May 13, 2014 8:33 pm
We got to spend some quality some with both of Motorola’s new products today — well, one is a new take on an old favourite — and came away impressed.
The Moto E is a much nicer device than anything I’ve used in the same price range, but there are some fundamental issues that, at least in Canada, would lead me to recommend the original Moto G — discounted to $150 at some carriers — over it in most cases.
If you’ve used a Moto G, you know exactly what to expect with the Moto E. Slightly shorter, a little fatter, and not quite as fashion-forward, the Moto E is nevertheless a comfortable and capable smartphone. Its 4.3-inch qHD display is an IPS panel, and though it lacks the high pixel density of many modern premium smartphones, it is a notable improvement over most entry-levels from Samsung, LG and others.
I noticed immediately that the dual-core Snapdragon 200 processor produced performance that was considerably more sluggish than its quad-core Snapdragon 400 counterpart in the Moto G. Though they are practically identical parts, with the Moto E missing two of the four Cortex A7-based cores, Android clearly needs the extra horsepower when the cores are clocked this low. ARM’s Cortex-A7 architecture has found its way into many smartphones over the past year, but this is the first I’ve seen in a dual-core variety, and the chip shows its limitations.
While basic interactions with the OS were smooth enough, the Moto E was between 15% and 25% slower than the Moto G in CPU-intensive benchmarks. This shouldn’t prove a problem in day-to-day usage — after all, the device is aimed at converting feature phone users, most of which have never used a smartphone before — it does pose the question of whether the device’s performance will scale well with the guaranteed updates Motorola is promising.

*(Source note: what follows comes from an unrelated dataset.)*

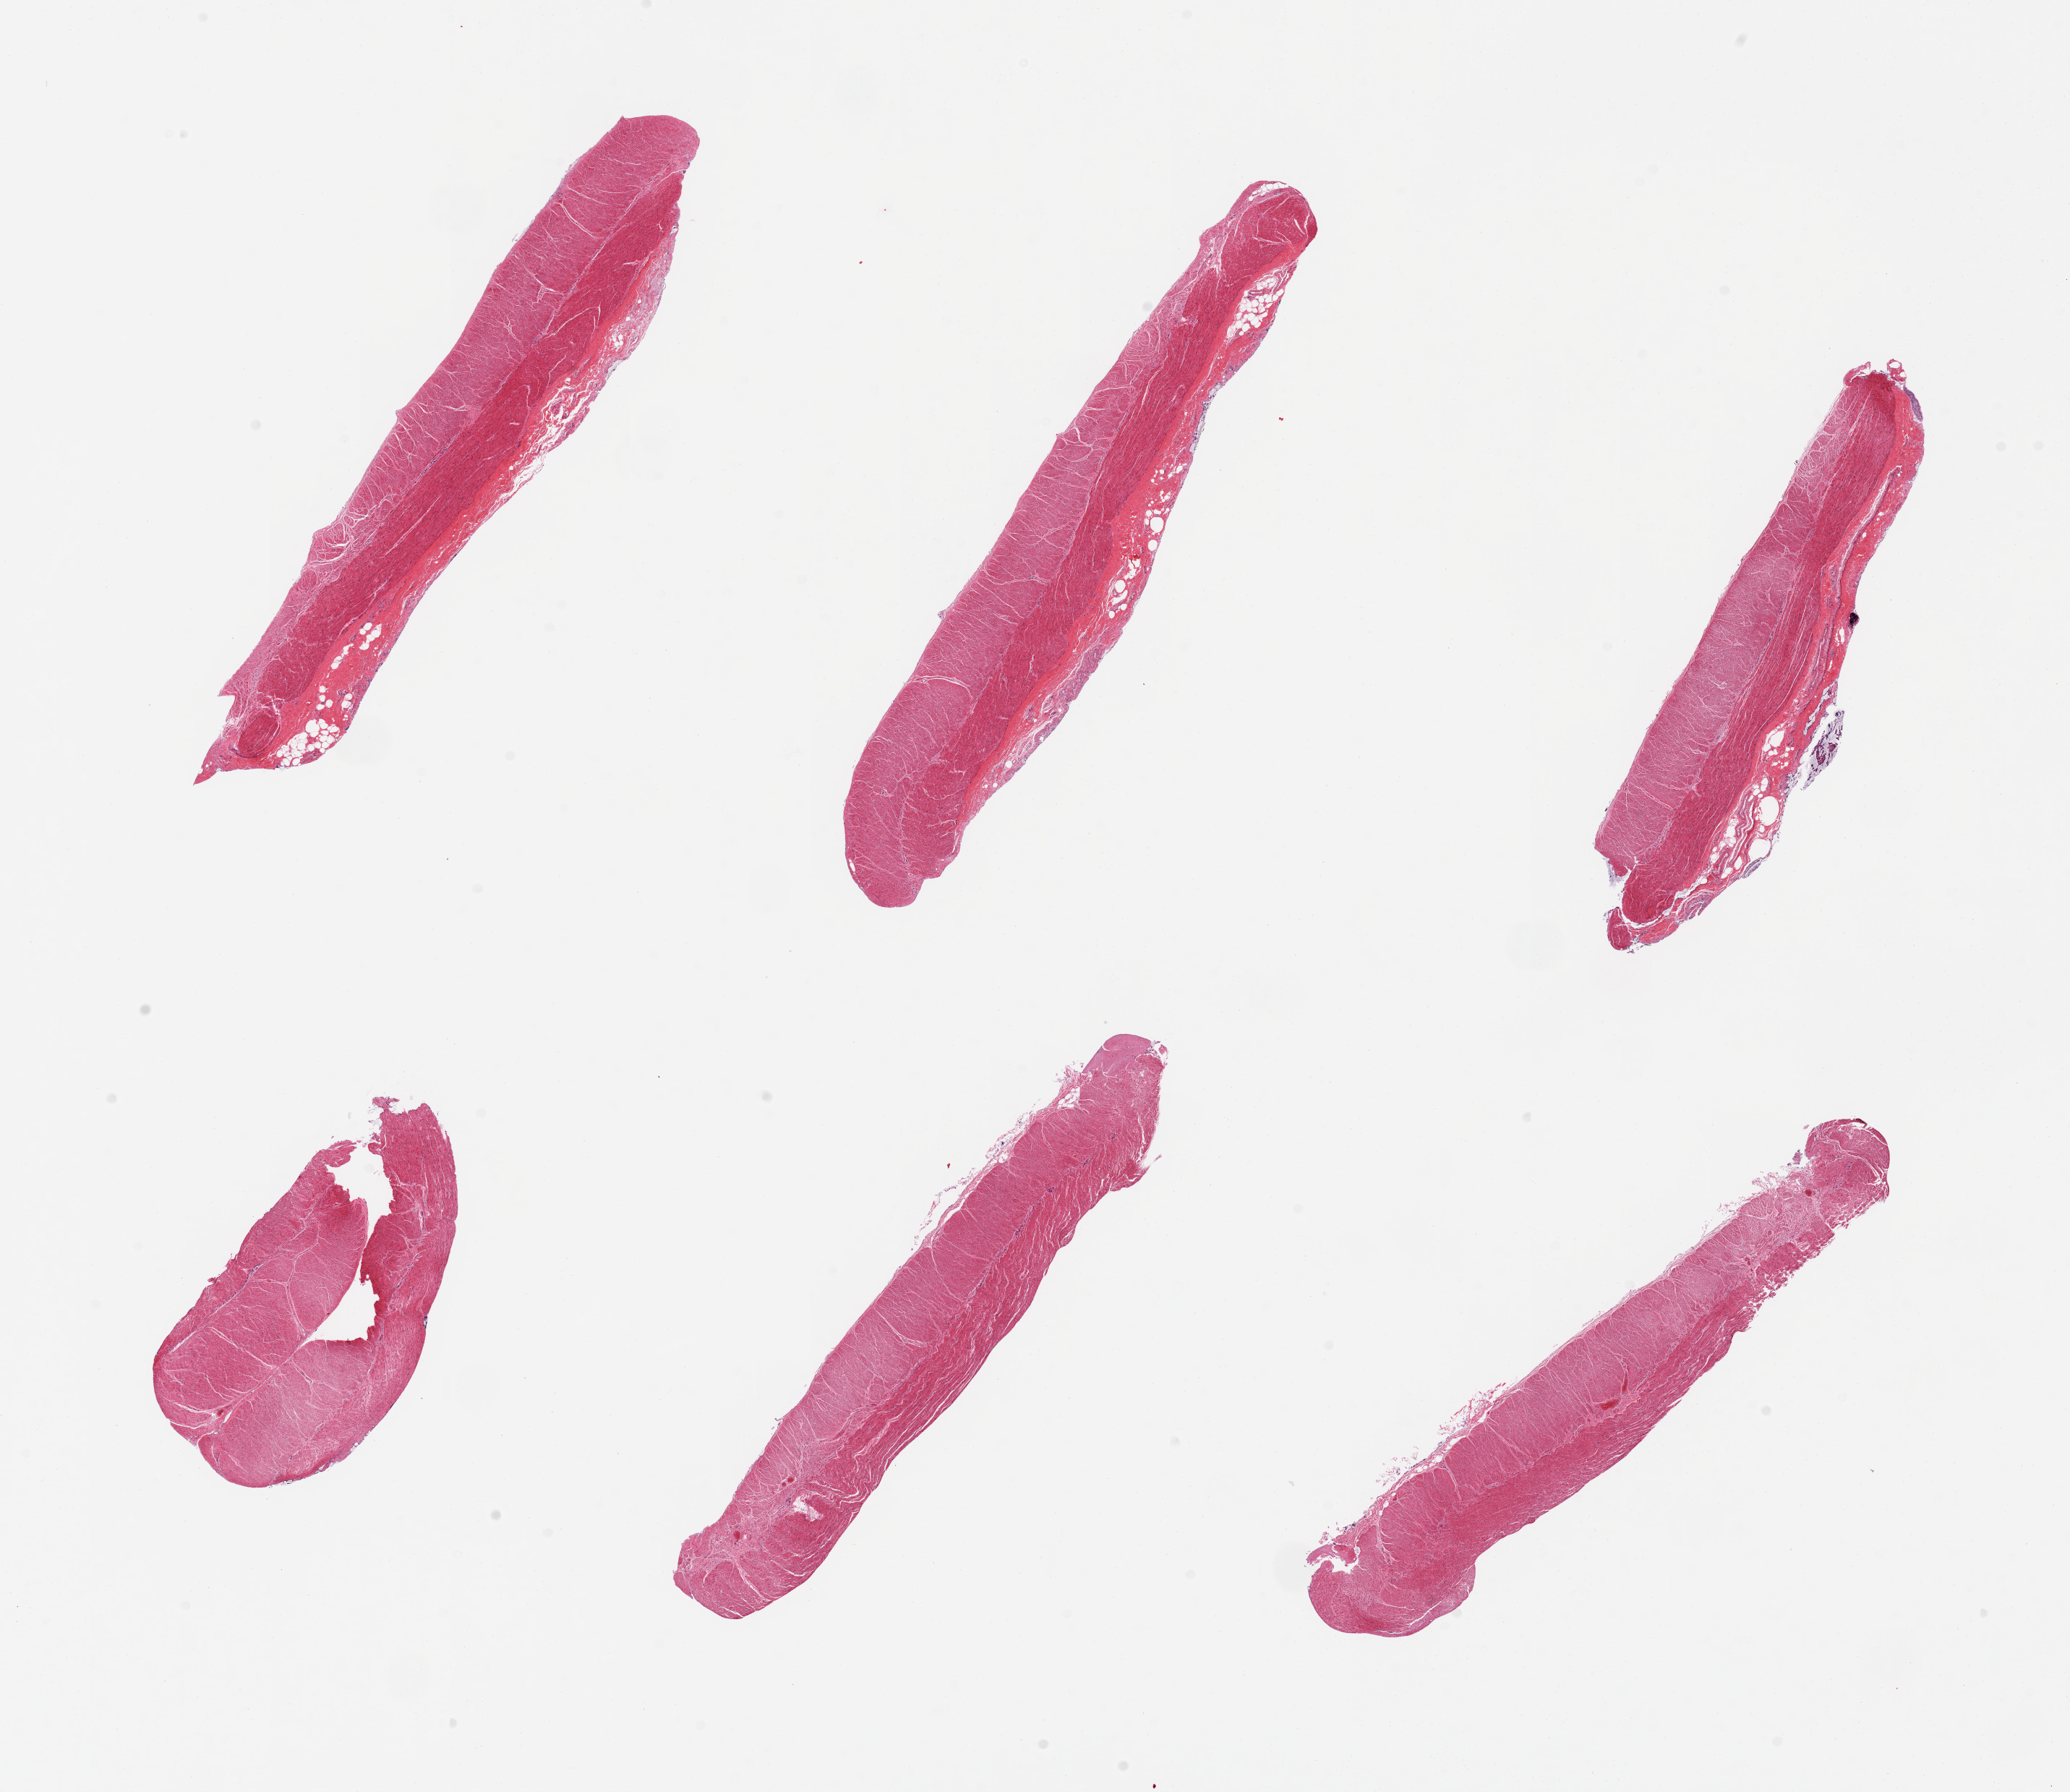
Whole-slide image, haematoxylin and eosin stain, whole scanned area (about 22.6 x 19.6 mm) shown as a low-resolution overview, PAXgene-fixed, paraffin-embedded tissue, section of sigmoid colon (target tissue), tissue donor sample. Male donor.
Reviewer comment on this tissue sample: 6 pieces, muscularis with few remnants of autolyzed mucosa.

Also of concern is the low storage space. The Moto E comes with 4GB of internal storage, but only 2.2GB is usable out of the box. That leaves a very small window for app installations, and while there is a microSD slot, Google has severely hampered its functionality with the KitKat update. Users will still be able to install apps to the microSD card, but apps are limited to where they can store their content and, unlike internal storage, that data is automatically culled once the app is deleted.
For avid photographers, whom I believe the device will appeal to, this poses an issue. Motorola includes a utility to manually transfer media like photos, videos and music to the SD card, but the process is time- and labour-intensive.
Those two concerns, which I front-loaded for a reason, don’t detract from the fact that this is an extremely well-made and compelling product for its price. The 5MP camera, which I had a short time to test, was surprisingly good, focusing quickly and capturing relatively sharp photos. It’s unclear whether this is the same sensor as the one in the Moto G, but at first glance it appears so.
The camera better be good, too, since it’s the only one; there is no front-facing sensor on the Moto E. This won’t pose an issue for the majority of people, and if there areas necessary to save costs I’m glad it was there and not by sacrificing the fidelity of the rear one.
Like the Moto G, the version of Android is about as unmolested as you’ll find on an OEM smartphone: Chrome is the default browser, but the AOSP messaging app, not Hangouts, is the default SMS client. Users will also discover a number of Motorola services on board, including Moto Assist, Alert and Migrate, along with the nice, one-touch camera app.
At $179, the Moto E is $50 more expensive in Canada than what it’s sold for in the U.S., but it hits that magical sub-$200 price point that makes it easy to justify buying on a whim. The device, like the Moto G, will come with optional backplates in a variety of colours, including a new Grip option that you see above. Coupled with the Gorilla Glass 3 screen and water resistant coating, the Moto E could be that smartphone you buy your clumsy 11 year-old — or your clumsy self.
This is the new Motorola, a company that understands it though cannot win in the high-end against Samsung and Apple, it can change the definition of what it means to buy a low-cost smartphone. The company constantly reiterated that it was one of the only companies producing high-quality, low-cost devices that run the latest version of Android, and if more people were to buy the Moto G or Moto E over the equivalent Samsung or LG in the same price range, not only would they get a better experience, but a regularly-updated one, too.
The Moto E is interesting not necessarily for its specs, but for its ability to carve out a product category that has, in North America at least, been practically non-existent to date. With the introduction of two-year contracts, users are paying more for devices, both subsidized and outright, and Motorola’s product line is the gateway to that compromise.
Coming to select retailers at an unknown date in June, the Moto E is going to sell very, very well, as it deserves to.
As for the LTE Moto G, well… it’s the same phone, slightly faster connectivity.
Coming to Rogers and Fido on June 17th for $224.99 on a month-to-month term and $0 on most 2-year plans, the updated model addresses the new main pain points from the original: lack of LTE and no expandable storage. While the device will still default to 8GB of internal storage — the 16GB model is limited to HSPA+ for now — users can now augment that space with a microSD slot up to 32GB.